Baz Mohammad Abdul Rahman, directeur des réfugiés talibans pour le Nangarhar, explique que pour faire face à l'afflux massif de réfugiés en provenance du Pakistan, ils ont besoin d'un soutien pour les années à venir.

« Il y a environ 60 ou 70 organisations [d'aide] qui travaillent avec nous. La liste est longue et l'aide est importante, mais elle n'est pas suffisante », déclare M. Abdul Rahman.

« Nous avons besoin d'un soutien continu pendant au moins cinq ans pour les réfugiés qui ont été déportés de force par le Pakistan », plaide-t-il.

Les Nations unies ont dépensé 1,8 milliard de dollars en Afghanistan depuis le retour au pouvoir des talibans. Mais elles estiment que « fournir de l'aide année après année » pourrait être un échec et que les gens devraient se débrouiller seuls à long terme.

« Les Nations unies doivent donner à la communauté internationale des raisons de croire en l'Afghanistan. Il y a de nombreuses raisons de ne pas y croire actuellement et nous connaissons tous les nuages sombres qui planent sur ce pays, mais même dans la pire des situations, nous pouvons construire l'espoir », déclare M. Arafat.

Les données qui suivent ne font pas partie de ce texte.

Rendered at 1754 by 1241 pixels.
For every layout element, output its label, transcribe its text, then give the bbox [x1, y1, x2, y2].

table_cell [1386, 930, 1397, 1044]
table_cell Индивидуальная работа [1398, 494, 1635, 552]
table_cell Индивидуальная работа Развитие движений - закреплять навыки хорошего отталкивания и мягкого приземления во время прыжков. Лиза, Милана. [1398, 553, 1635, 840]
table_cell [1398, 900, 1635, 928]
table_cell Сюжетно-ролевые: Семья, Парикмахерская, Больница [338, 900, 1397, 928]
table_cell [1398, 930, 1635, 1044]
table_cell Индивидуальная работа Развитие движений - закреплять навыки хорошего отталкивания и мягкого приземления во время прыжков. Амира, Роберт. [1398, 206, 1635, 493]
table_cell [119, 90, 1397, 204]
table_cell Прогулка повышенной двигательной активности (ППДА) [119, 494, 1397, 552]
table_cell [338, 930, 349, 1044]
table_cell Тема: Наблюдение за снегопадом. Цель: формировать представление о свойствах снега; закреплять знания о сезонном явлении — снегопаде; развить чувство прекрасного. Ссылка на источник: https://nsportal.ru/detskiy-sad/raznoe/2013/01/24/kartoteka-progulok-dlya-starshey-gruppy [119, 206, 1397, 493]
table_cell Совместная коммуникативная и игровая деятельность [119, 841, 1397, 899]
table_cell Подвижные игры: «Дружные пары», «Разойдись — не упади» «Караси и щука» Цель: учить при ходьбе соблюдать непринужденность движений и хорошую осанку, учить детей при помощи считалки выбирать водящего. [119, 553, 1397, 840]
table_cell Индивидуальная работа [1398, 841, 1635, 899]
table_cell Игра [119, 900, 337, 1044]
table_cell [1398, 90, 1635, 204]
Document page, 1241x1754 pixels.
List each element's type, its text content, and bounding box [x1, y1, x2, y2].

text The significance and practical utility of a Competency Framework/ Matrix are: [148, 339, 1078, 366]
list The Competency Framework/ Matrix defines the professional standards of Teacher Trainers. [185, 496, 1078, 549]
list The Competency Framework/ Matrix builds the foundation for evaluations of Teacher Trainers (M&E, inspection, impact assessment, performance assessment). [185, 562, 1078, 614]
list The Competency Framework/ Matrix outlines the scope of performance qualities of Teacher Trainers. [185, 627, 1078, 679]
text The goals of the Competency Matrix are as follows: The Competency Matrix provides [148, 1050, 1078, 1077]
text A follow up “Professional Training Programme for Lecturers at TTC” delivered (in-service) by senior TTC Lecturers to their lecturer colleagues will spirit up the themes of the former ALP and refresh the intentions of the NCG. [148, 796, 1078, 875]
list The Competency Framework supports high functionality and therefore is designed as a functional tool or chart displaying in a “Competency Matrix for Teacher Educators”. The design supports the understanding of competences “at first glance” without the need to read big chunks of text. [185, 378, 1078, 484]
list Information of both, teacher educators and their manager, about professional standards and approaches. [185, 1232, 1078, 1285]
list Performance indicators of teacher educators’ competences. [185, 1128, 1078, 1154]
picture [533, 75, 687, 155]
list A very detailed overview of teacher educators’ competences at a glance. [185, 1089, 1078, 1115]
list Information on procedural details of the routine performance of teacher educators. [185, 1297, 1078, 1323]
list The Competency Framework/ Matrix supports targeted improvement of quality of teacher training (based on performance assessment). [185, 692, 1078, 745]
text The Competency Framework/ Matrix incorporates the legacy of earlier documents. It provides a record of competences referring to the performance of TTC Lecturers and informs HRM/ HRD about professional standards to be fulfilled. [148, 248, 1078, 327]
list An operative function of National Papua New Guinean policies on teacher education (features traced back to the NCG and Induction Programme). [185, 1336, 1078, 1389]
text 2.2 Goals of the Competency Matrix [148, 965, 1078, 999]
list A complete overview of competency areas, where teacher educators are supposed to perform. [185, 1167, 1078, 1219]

La restriction des droits des femmes, l'interdiction de l'éducation des adolescentes, l'absence d'un gouvernement inclusif et les violations des droits de l'homme font partie des raisons pour lesquelles la communauté internationale hésiterait à croire en l'Afghanistan sous le régime des talibans.

« La pire chose qui puisse arriver, c'est qu'il y ait un grand nombre de retours, qu'ils se retrouvent dans une situation instable et qu'ils retournent directement dans les pays voisins.

Dans la banlieue de Jalalabad, Rozina tient dans ses bras sa petite Maryam, âgée de quatre ans.

« De toute façon, c'était difficile sans mon mari. Mes enfants demandent du pain ou des vêtements. Tout ce que je peux me permettre de faire, c'est de pleurer. C'est de la tristesse, que puis-je faire ? ».